Material to process:
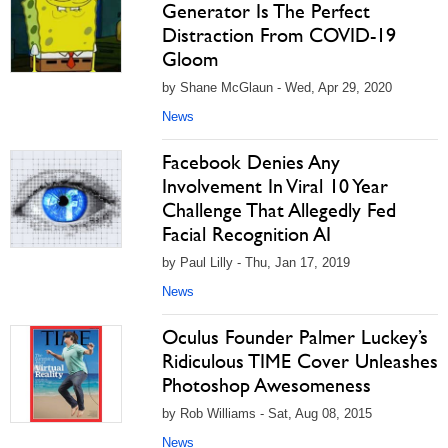
Generator Is The Perfect
Distraction From COVID-19
Gloom
by Shane McGlaun - Wed, Apr 29, 2020
News
Facebook Denies Any
Involvement In Viral 10 Year
Challenge That Allegedly Fed
Facial Recognition AI
by Paul Lilly - Thu, Jan 17, 2019
News
Oculus Founder Palmer Luckey’s
Ridiculous TIME Cover Unleashes
Photoshop Awesomeness
by Rob Williams - Sat, Aug 08, 2015
News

Problem description:
What the records say must be written out exactly, with none of their pictures.

Result of the task:
Generator Is The Perfect
Distraction From COVID-19
Gloom
by Shane McGlaun - Wed, Apr 29, 2020
News
Facebook Denies Any
Involvement In Viral 10 Year
Challenge That Allegedly Fed
Facial Recognition AI
by Paul Lilly - Thu, Jan 17, 2019
News
Oculus Founder Palmer Luckey’s
Ridiculous TIME Cover Unleashes
Photoshop Awesomeness
by Rob Williams - Sat, Aug 08, 2015
News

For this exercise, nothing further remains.